I say “quasi” because Solondz has replaced every member of the original cast and, in some cases, altered their back stories to fit his agenda, which is to use his characters as metaphors for all that is evil, and all that is good, in our post-9/11 society.

“It’s a much more politically overt film than ‘Happiness’ was,” said Solondz, who is less opposed to the wars in Afghanistan and Iraq than he is angered by the way they were packaged and sold. “What interests me is how hard our country worked to insulate the reality of the war from the people who live here.

“Even now, with a different president, we’re still a country at war, and still very insulated. There’s no draft, so you now have a very discreet segment of society going off to war. And so that segment is separate from so many of us, further distancing us from the realities.”

That insularity is cleverly illustrated in a family that equates openness to a dreaded disease. But if your clan included a pedophile, an obscene phone caller and Keanu Reeves’ ex-girlfriend, you’d want to be discreet, too.

Add to that an 11-year-old boy just learning that rumors of his disgraced father’s demise are untrue, and a 7-year-old girl swallowing anti-depressants like candy, and suddenly the term “happiness” almost seems like a cruel joke. Which led me to ask Solondz if the concept of happiness truly exists.

“Of course it does, it’s written in the Constitution,” he quipped. “It’s an elusive thing and it’s a very transient thing, but it gives a kind of motivation to so many of our lives. But how do we get there? And when we do get there, it vanishes before we fully appreciate it.

“You have to learn to somehow be happy with what you have as opposed to what you don’t,” he added. “Being human, we’re all weak and plagued by all sorts of desires. It’s a struggle. Sometimes we will succeed at achieving it and sometimes not. But that’s what makes life compelling.”

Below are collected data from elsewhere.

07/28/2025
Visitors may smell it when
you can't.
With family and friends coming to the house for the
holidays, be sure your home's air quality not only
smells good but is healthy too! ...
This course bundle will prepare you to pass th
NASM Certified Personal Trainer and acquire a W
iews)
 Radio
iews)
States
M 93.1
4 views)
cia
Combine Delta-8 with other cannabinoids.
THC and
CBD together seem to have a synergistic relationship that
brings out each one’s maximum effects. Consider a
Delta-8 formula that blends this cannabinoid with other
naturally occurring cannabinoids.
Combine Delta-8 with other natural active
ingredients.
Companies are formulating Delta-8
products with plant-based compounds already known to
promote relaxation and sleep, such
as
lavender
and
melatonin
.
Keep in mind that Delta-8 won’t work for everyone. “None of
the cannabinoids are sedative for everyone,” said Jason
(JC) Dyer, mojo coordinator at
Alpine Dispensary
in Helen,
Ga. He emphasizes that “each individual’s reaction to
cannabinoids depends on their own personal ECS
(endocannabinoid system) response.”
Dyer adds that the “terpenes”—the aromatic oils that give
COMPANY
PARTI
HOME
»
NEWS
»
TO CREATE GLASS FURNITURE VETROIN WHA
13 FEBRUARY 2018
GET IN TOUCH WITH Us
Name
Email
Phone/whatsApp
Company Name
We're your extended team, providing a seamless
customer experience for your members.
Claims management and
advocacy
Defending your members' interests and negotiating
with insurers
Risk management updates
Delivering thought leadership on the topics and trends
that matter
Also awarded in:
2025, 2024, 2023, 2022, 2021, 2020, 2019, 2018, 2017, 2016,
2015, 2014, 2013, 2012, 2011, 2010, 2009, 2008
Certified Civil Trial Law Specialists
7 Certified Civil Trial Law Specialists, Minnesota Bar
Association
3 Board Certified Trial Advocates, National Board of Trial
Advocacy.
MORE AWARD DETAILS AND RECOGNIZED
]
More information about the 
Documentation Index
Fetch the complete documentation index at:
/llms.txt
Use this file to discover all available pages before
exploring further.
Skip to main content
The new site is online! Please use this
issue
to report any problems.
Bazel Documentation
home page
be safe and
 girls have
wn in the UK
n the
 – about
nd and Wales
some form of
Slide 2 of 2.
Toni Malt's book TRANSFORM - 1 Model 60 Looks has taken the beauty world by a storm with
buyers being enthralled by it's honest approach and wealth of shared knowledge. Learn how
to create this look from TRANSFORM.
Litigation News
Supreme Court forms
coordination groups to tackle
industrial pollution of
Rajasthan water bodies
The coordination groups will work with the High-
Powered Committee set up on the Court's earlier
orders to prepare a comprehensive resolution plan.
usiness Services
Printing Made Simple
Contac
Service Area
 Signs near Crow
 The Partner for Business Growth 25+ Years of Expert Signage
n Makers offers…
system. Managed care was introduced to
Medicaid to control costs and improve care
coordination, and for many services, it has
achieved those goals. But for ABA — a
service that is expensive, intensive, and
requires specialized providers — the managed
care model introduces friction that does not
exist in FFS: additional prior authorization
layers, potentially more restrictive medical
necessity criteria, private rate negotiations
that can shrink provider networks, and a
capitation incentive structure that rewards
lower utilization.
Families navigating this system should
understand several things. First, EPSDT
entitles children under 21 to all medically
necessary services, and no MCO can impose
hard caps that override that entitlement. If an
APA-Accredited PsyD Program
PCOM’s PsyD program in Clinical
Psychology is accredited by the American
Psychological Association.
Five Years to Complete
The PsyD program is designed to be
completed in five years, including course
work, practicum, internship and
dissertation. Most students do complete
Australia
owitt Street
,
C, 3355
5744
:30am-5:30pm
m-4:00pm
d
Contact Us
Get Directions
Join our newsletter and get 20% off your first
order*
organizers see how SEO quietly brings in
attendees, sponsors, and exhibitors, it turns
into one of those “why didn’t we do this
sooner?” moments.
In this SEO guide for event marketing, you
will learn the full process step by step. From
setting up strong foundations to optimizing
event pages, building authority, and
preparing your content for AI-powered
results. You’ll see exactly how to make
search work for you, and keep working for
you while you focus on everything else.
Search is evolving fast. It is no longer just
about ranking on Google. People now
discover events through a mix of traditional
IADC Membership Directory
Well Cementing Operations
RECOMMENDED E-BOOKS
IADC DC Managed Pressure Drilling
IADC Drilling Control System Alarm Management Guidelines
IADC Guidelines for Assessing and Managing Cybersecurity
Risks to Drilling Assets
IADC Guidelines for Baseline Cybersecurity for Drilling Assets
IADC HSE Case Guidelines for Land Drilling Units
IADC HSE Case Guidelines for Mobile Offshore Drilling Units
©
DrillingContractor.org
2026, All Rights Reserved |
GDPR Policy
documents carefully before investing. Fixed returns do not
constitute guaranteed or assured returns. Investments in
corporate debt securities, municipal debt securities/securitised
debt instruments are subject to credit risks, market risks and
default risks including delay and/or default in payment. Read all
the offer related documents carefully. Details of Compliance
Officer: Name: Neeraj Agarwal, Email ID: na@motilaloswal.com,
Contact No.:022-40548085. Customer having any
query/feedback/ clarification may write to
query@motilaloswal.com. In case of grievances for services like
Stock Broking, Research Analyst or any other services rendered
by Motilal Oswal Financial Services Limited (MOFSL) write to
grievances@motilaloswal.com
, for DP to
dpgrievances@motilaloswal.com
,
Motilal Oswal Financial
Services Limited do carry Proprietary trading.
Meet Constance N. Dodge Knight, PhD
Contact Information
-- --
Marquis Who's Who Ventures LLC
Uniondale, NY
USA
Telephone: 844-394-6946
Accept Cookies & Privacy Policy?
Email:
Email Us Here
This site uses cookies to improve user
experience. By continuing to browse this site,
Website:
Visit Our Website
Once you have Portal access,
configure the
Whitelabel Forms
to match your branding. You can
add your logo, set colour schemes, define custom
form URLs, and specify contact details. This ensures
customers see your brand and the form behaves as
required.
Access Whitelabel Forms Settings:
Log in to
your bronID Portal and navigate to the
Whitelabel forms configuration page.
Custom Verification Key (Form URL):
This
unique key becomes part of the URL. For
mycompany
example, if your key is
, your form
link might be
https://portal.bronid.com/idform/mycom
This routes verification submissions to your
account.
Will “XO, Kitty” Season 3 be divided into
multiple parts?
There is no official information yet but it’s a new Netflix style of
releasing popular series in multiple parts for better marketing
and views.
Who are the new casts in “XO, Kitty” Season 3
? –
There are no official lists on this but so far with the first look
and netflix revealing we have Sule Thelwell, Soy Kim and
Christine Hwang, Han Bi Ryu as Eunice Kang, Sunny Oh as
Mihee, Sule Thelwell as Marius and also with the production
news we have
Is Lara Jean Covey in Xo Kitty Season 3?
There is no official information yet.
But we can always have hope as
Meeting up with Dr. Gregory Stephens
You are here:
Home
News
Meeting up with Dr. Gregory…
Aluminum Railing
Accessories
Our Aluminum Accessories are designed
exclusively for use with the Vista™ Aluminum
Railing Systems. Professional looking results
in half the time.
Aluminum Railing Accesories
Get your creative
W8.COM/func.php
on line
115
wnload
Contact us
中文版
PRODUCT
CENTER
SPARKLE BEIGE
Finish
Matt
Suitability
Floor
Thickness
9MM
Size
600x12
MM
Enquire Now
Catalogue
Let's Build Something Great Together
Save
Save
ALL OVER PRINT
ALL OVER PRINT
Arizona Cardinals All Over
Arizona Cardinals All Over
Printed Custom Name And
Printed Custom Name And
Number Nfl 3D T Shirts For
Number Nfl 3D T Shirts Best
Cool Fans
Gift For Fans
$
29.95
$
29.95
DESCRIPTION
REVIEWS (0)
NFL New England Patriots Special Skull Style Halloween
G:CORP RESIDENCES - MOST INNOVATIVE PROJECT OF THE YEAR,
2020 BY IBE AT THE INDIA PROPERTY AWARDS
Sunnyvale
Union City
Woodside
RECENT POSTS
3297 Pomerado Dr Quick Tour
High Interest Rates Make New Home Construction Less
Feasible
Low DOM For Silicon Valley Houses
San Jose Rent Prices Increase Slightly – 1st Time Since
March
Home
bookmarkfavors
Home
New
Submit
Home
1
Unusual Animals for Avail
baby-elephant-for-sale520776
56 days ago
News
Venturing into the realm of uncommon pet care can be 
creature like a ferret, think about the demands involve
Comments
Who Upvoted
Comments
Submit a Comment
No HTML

Forgiveness is another equally elusive trait in “Life During Wartime,” as several characters struggle with the notion. But where does one draw the line, Solondz wonders.

“You can say ‘I’m sorry’ only so many times before it loses all meaning,” he said. “And to what extent to we extend it? Let’s say you’re a parent and your daughter has been raped and murdered. Some parents of a certain religious conviction may in fact forgive the perpetrator, but another family without these convictions may seek vengeance. Both are valid responses, as far as I’m concerned.”

So far, reaction to “Life During Wartime” has been mixed. But that’s nothing new for Solondz, who leaves no room for compromise. That means his films will be made his way, on his terms, with absolutely no variances from the script. Period.

Some call that artistic integrity, while others may term it stubbornness. Either way, his film career hasn’t been anything close to what you’d call financially rewarding. Which is why he supplements his income teaching in the graduate film program at New York University. And while he loves his day job, Solondz wishes he could make movies full time, like his counterparts in Europe and other countries where government subsidized arts programs exist.

“If (iconic French director) Claire Denis lived in the United States, she could never have the career she does. But because she is very valued in France, she doesn’t have to worry about the market the way I do.”

As a filmmaker in the United States, “you have to be resourceful, you have to be clever and you have to be lucky.”

He forgot to add, “be an inspiration.” But he now has Gabourey Sidibe to say it for him.